Understanding Job Output
Overview
Questions
How do I know if my job has run successfully?
What do all the job output files mean?
Objectives
Compare and contrast the different output files created by the job and what information you can learn from each.
Determine when a job started and completed.
How do you know if your job ran successfully? Usually, there are a few signs:
- the job exited the queue and didn’t go on hold (more on that soon)
- any files that capture error messages are empty
- you get the expected results or output
One way to determine this information is by looking at the different output files created by the job. Below are the three standard output files types and what information you can learn from each one:
Log
The log file contains information that HTCondor tracks for each job, including when it was submitted, started, and stopped. It also describes resource use, and where the job ran.
Output
The “output” file contains any information that would normally have been printed to the terminal if you were running the script/program yourself from the command line. It can be useful for figuring out what went right/wrong inside your program, or simply to measure a job’s progress.
In the case of our example script, we expected it to print a message and we would want to check the “output” files to see if that happened.
Error
The error file contains any errors that would normally have been printed to the terminal if you were running the script/program yourself from the command line. This is a good place to look first if you think your code triggered an error.
Review
Which lines in the submit file create these files?
Finding Out Information
Looking at your output files, try answering the following questions.

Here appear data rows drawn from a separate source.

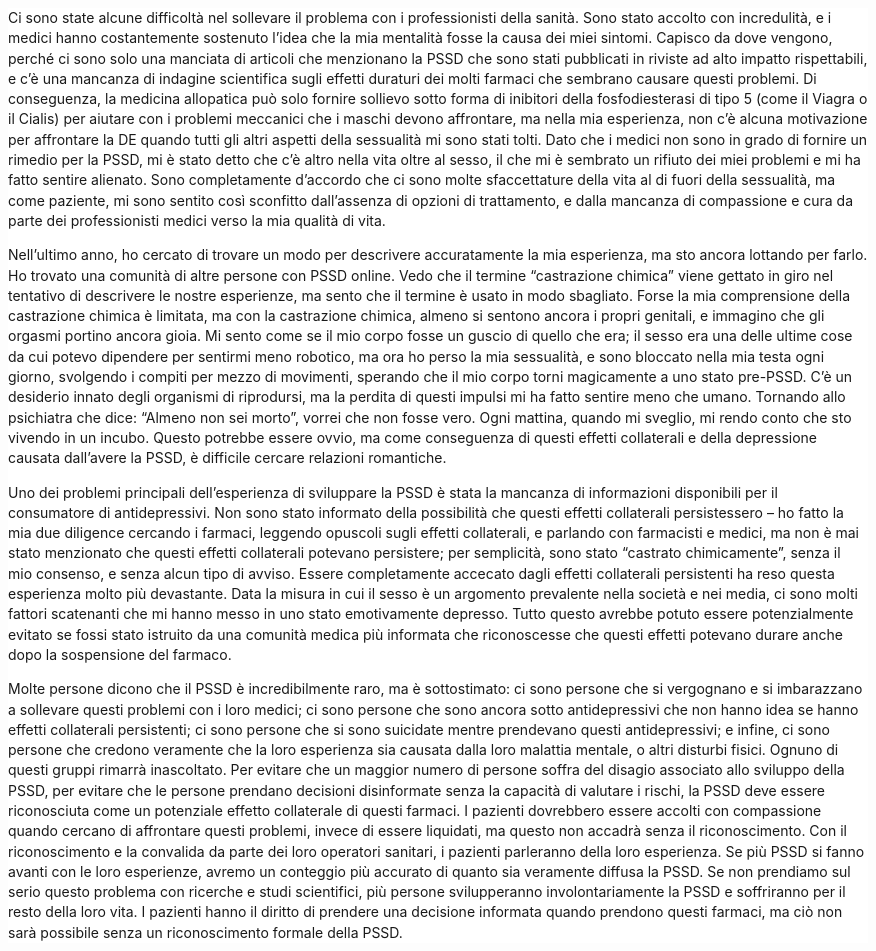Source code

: Ci sono state alcune difficoltà nel sollevare il problema con i professionisti della sanità. Sono stato accolto con incredulità, e i medici hanno costantemente sostenuto l’idea che la mia mentalità fosse la causa dei miei sintomi. Capisco da dove vengono, perché ci sono solo una manciata di articoli che menzionano la PSSD che sono stati pubblicati in riviste ad alto impatto rispettabili, e c’è una mancanza di indagine scientifica sugli effetti duraturi dei molti farmaci che sembrano causare questi problemi. Di conseguenza, la medicina allopatica può solo fornire sollievo sotto forma di inibitori della fosfodiesterasi di tipo 5 (come il Viagra o il Cialis) per aiutare con i problemi meccanici che i maschi devono affrontare, ma nella mia esperienza, non c’è alcuna motivazione per affrontare la DE quando tutti gli altri aspetti della sessualità mi sono stati tolti. Dato che i medici non sono in grado di fornire un rimedio per la PSSD, mi è stato detto che c’è altro nella vita oltre al sesso, il che mi è sembrato un rifiuto dei miei problemi e mi ha fatto sentire alienato. Sono completamente d’accordo che ci sono molte sfaccettature della vita al di fuori della sessualità, ma come paziente, mi sono sentito così sconfitto dall’assenza di opzioni di trattamento, e dalla mancanza di compassione e cura da parte dei professionisti medici verso la mia qualità di vita.

Nell’ultimo anno, ho cercato di trovare un modo per descrivere accuratamente la mia esperienza, ma sto ancora lottando per farlo. Ho trovato una comunità di altre persone con PSSD online. Vedo che il termine “castrazione chimica” viene gettato in giro nel tentativo di descrivere le nostre esperienze, ma sento che il termine è usato in modo sbagliato. Forse la mia comprensione della castrazione chimica è limitata, ma con la castrazione chimica, almeno si sentono ancora i propri genitali, e immagino che gli orgasmi portino ancora gioia. Mi sento come se il mio corpo fosse un guscio di quello che era; il sesso era una delle ultime cose da cui potevo dipendere per sentirmi meno robotico, ma ora ho perso la mia sessualità, e sono bloccato nella mia testa ogni giorno, svolgendo i compiti per mezzo di movimenti, sperando che il mio corpo torni magicamente a uno stato pre-PSSD. C’è un desiderio innato degli organismi di riprodursi, ma la perdita di questi impulsi mi ha fatto sentire meno che umano. Tornando allo psichiatra che dice: “Almeno non sei morto”, vorrei che non fosse vero. Ogni mattina, quando mi sveglio, mi rendo conto che sto vivendo in un incubo. Questo potrebbe essere ovvio, ma come conseguenza di questi effetti collaterali e della depressione causata dall’avere la PSSD, è difficile cercare relazioni romantiche.

Uno dei problemi principali dell’esperienza di sviluppare la PSSD è stata la mancanza di informazioni disponibili per il consumatore di antidepressivi. Non sono stato informato della possibilità che questi effetti collaterali persistessero – ho fatto la mia due diligence cercando i farmaci, leggendo opuscoli sugli effetti collaterali, e parlando con farmacisti e medici, ma non è mai stato menzionato che questi effetti collaterali potevano persistere; per semplicità, sono stato “castrato chimicamente”, senza il mio consenso, e senza alcun tipo di avviso. Essere completamente accecato dagli effetti collaterali persistenti ha reso questa esperienza molto più devastante. Data la misura in cui il sesso è un argomento prevalente nella società e nei media, ci sono molti fattori scatenanti che mi hanno messo in uno stato emotivamente depresso. Tutto questo avrebbe potuto essere potenzialmente evitato se fossi stato istruito da una comunità medica più informata che riconoscesse che questi effetti potevano durare anche dopo la sospensione del farmaco.

Molte persone dicono che il PSSD è incredibilmente raro, ma è sottostimato: ci sono persone che si vergognano e si imbarazzano a sollevare questi problemi con i loro medici; ci sono persone che sono ancora sotto antidepressivi che non hanno idea se hanno effetti collaterali persistenti; ci sono persone che si sono suicidate mentre prendevano questi antidepressivi; e infine, ci sono persone che credono veramente che la loro esperienza sia causata dalla loro malattia mentale, o altri disturbi fisici. Ognuno di questi gruppi rimarrà inascoltato. Per evitare che un maggior numero di persone soffra del disagio associato allo sviluppo della PSSD, per evitare che le persone prendano decisioni disinformate senza la capacità di valutare i rischi, la PSSD deve essere riconosciuta come un potenziale effetto collaterale di questi farmaci. I pazienti dovrebbero essere accolti con compassione quando cercano di affrontare questi problemi, invece di essere liquidati, ma questo non accadrà senza il riconoscimento. Con il riconoscimento e la convalida da parte dei loro operatori sanitari, i pazienti parleranno della loro esperienza. Se più PSSD si fanno avanti con le loro esperienze, avremo un conteggio più accurato di quanto sia veramente diffusa la PSSD. Se non prendiamo sul serio questo problema con ricerche e studi scientifici, più persone svilupperanno involontariamente la PSSD e soffriranno per il resto della loro vita. I pazienti hanno il diritto di prendere una decisione informata quando prendono questi farmaci, ma ciò non sarà possibile senza un riconoscimento formale della PSSD.
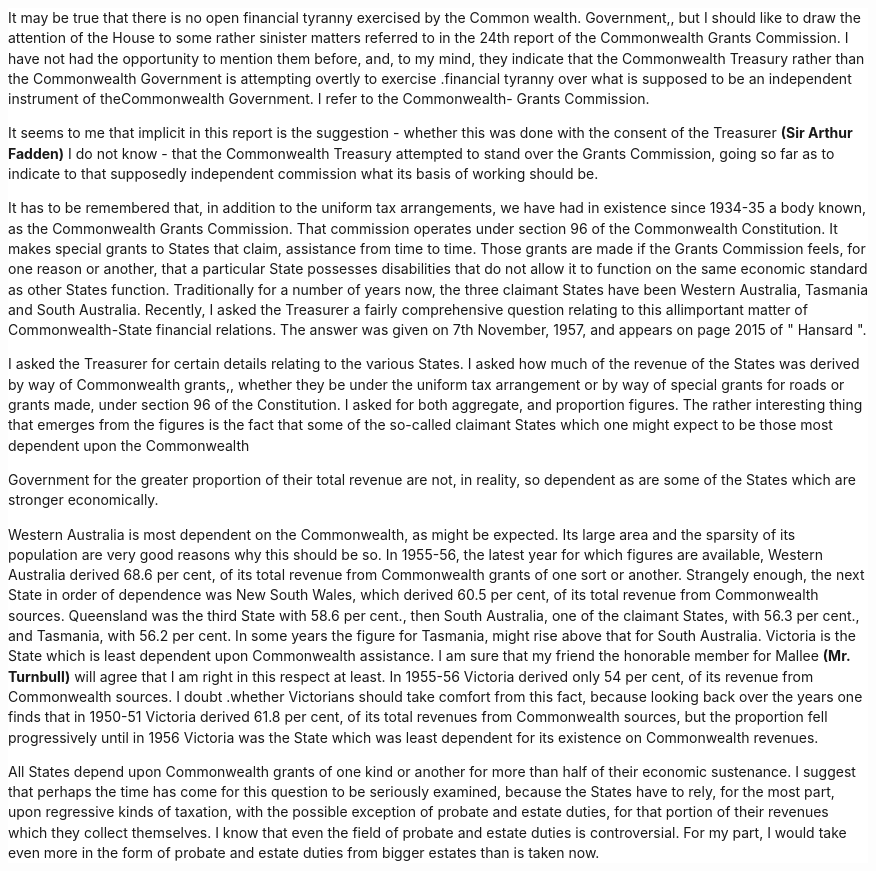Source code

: It may be true that there is no open financial tyranny exercised by the Common wealth. Government,, but I should like to draw the attention of the House to some rather sinister matters referred to in the 24th report of the Commonwealth Grants Commission. I have not had the opportunity to mention them before, and, to my mind, they indicate that the Commonwealth Treasury rather than the Commonwealth Government is attempting overtly to exercise .financial tyranny over what is supposed to be an independent instrument of theCommonwealth Government. I refer to the  Commonwealth- Grants Commission. 

It seems to me that implicit in this report is the suggestion - whether this was done with the consent of the Treasurer  **(Sir  Arthur Fadden)**  I do not know - that the Commonwealth Treasury attempted to stand over the Grants Commission, going so far as to indicate to that supposedly independent commission what its basis of working should be. 

It has to be remembered that, in addition to the uniform tax arrangements, we have had in existence since 1934-35 a body known, as the Commonwealth Grants Commission. That commission operates under section 96 of the Commonwealth Constitution. It makes special grants to States that claim, assistance from time to time. Those grants are made if the Grants Commission feels, for one reason or another, that a particular State possesses disabilities that do not allow it to function on the same economic standard as other States function. Traditionally for a number of years now, the three claimant States have been Western Australia, Tasmania and South Australia. Recently, I asked the Treasurer a fairly comprehensive question relating to this allimportant matter of Commonwealth-State financial relations. The answer was given on 7th November, 1957, and appears on page 2015 of " Hansard ". 

I asked the Treasurer for certain details relating to the various States. I asked how much of the revenue of the States was derived by way of Commonwealth grants,, whether they be under the uniform tax arrangement or by way of special grants for roads or grants made, under section 96 of the Constitution. I asked for both aggregate, and proportion figures. The rather interesting thing that emerges from the figures is the fact that some of the so-called claimant States which one might expect to be those most dependent upon the Commonwealth 

Government for the greater proportion of their total revenue are not, in reality, so dependent as are some of the States which are stronger economically. 

Western Australia is most dependent on the Commonwealth, as might be expected. Its large area and the sparsity of its population are very good reasons why this should be so. In 1955-56, the latest year for which figures are available, Western Australia derived 68.6 per cent, of its total revenue from Commonwealth grants of one sort or another. Strangely enough, the next State in order of dependence was New South Wales, which derived 60.5 per cent, of its total revenue from Commonwealth sources. Queensland was the third State with 58.6 per cent., then South Australia, one of the claimant States, with 56.3 per cent., and Tasmania, with 56.2 per cent. In some years the figure for Tasmania, might rise above that for South Australia. Victoria is the State which is least dependent upon Commonwealth assistance. I am sure that my friend the honorable member for Mallee  **(Mr. Turnbull)**  will agree that I am right in this respect at least. In 1955-56 Victoria derived only 54 per cent, of its revenue from Commonwealth sources. I doubt .whether Victorians should take comfort from this fact, because looking back over the years one finds that in 1950-51 Victoria derived 61.8 per cent, of its total revenues from Commonwealth sources, but the proportion fell progressively until in 1956 Victoria was the State which was least dependent for its existence on Commonwealth revenues. 

All States depend upon Commonwealth grants of one kind or another for more than half of their economic sustenance. I suggest that perhaps the time has come for this question to be seriously examined, because the States have to rely, for the most part, upon regressive kinds of taxation, with the possible exception of probate and estate duties, for that portion of their revenues which they collect themselves. I know that even the field of probate and estate duties is controversial. For my part, I would take even more in the form of probate and estate duties from bigger estates than is taken now. 
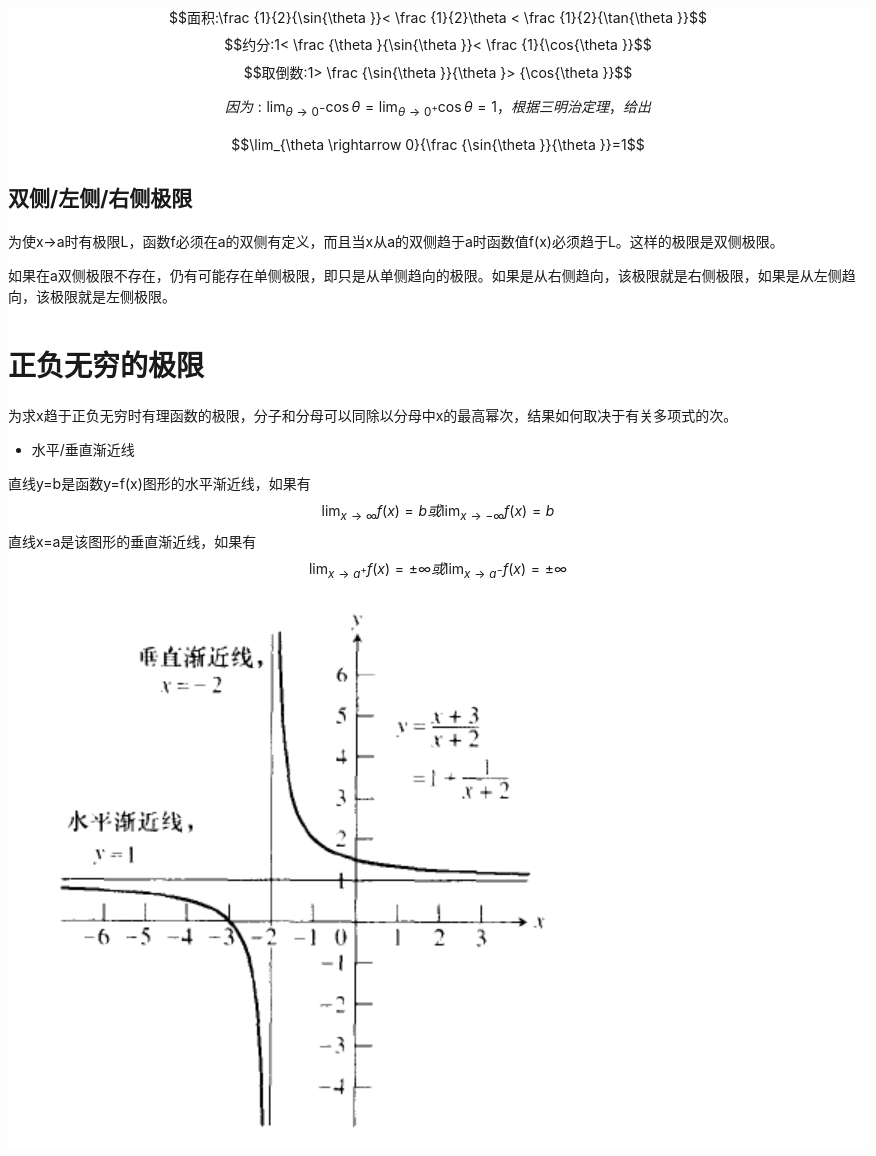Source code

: $$面积:\frac {1}{2}{\sin{\theta }}< \frac {1}{2}\theta < \frac {1}{2}{\tan{\theta }}$$
$$约分:1< \frac {\theta }{\sin{\theta }}< \frac {1}{\cos{\theta }}$$
$$取倒数:1> \frac {\sin{\theta }}{\theta }> {\cos{\theta }}$$

$$因为:\lim_{\theta \rightarrow 0^{-}}{\cos{\theta }}=\lim_{\theta \rightarrow 0^{+}}{\cos{\theta }}=1，根据三明治定理，给出$$

$$\lim_{\theta \rightarrow 0}{\frac {\sin{\theta }}{\theta }}=1$$

## 双侧/左侧/右侧极限

为使x->a时有极限L，函数f必须在a的双侧有定义，而且当x从a的双侧趋于a时函数值f(x)必须趋于L。这样的极限是双侧极限。

如果在a双侧极限不存在，仍有可能存在单侧极限，即只是从单侧趋向的极限。如果是从右侧趋向，该极限就是右侧极限，如果是从左侧趋向，该极限就是左侧极限。

# 正负无穷的极限

为求x趋于正负无穷时有理函数的极限，分子和分母可以同除以分母中x的最高幂次，结果如何取决于有关多项式的次。

- 水平/垂直渐近线

直线y=b是函数y=f(x)图形的水平渐近线，如果有
$$\lim_{x\rightarrow \infty }{f\left({x}\right)}=b或\lim_{x\rightarrow -\infty }{f\left({x}\right)}=b$$
直线x=a是该图形的垂直渐近线，如果有
$$\lim_{x\rightarrow a^{+}}{f\left({x}\right)}=\pm \infty  或 \lim_{x\rightarrow a^{-}}{f\left({x}\right)}=\pm \infty$$

![](http://github.com/thegofind/thegofind.github.io/raw/master/img/00019.png)
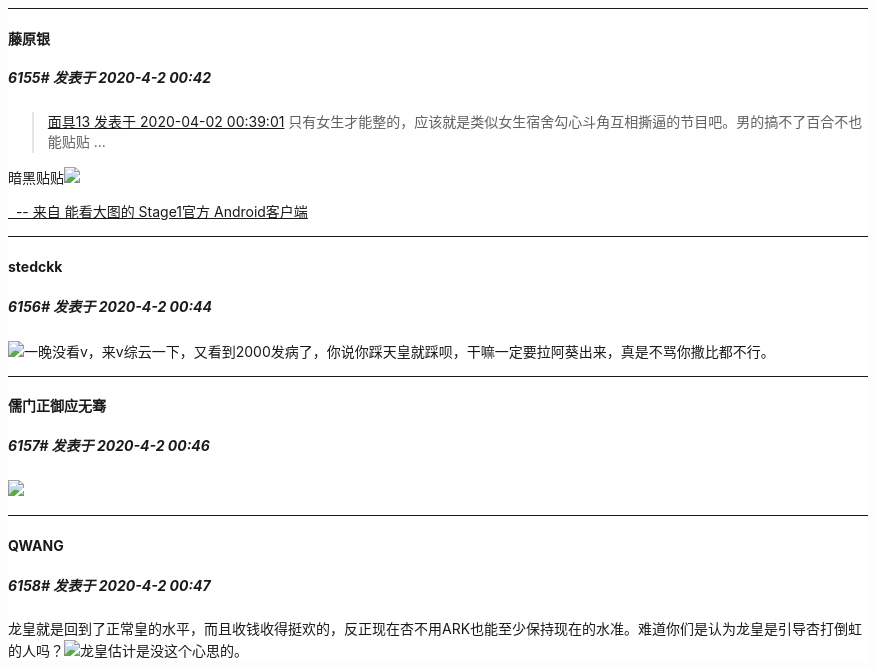 
-----

####  藤原银  
##### 6155#       发表于 2020-4-2 00:42



<blockquote><a href="httphttps://bbs.saraba1st.com/2b/forum.php?mod=redirect&amp;goto=findpost&amp;pid=46949812&amp;ptid=1920426" target="_blank">面具13 发表于 2020-04-02 00:39:01</a>
只有女生才能整的，应该就是类似女生宿舍勾心斗角互相撕逼的节目吧。男的搞不了百合不也能贴贴 ...</blockquote>暗黑贴贴<img src="https://static.saraba1st.com/image/smiley/face2017/067.png" referrerpolicy="no-referrer">

[  -- 来自 能看大图的 Stage1官方 Android客户端](https://www.coolapk.com/apk/140634)







-----

####  stedckk  
##### 6156#       发表于 2020-4-2 00:44



<img src="https://static.saraba1st.com/image/smiley/face2017/067.png" referrerpolicy="no-referrer">一晚没看v，来v综云一下，又看到2000发病了，你说你踩天皇就踩呗，干嘛一定要拉阿葵出来，真是不骂你撒比都不行。







-----

####  儒门正御应无骞  
##### 6157#       发表于 2020-4-2 00:46



<img src="https://static.saraba1st.com/image/smiley/face2017/034.png" referrerpolicy="no-referrer">







-----

####  QWANG  
##### 6158#       发表于 2020-4-2 00:47




龙皇就是回到了正常皇的水平，而且收钱收得挺欢的，反正现在杏不用ARK也能至少保持现在的水准。难道你们是认为龙皇是引导杏打倒虹的人吗？<img src="https://static.saraba1st.com/image/smiley/face2017/125.png" referrerpolicy="no-referrer">龙皇估计是没这个心思的。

- How long did your jobs have to wait before they started? Which file has this information?
- Which server did the job run on? Which file(s) have this information?
- How much disk space did the job use? Which file has this information?
Key Points
Successful jobs leave the queue, bring back output files, and have no errors.
Log files tell when and where a job waited and ran, and how many resources it used.
Output files capture any general information printed by the job’s executable.
Error files capture any errors that printed when the job executable ran.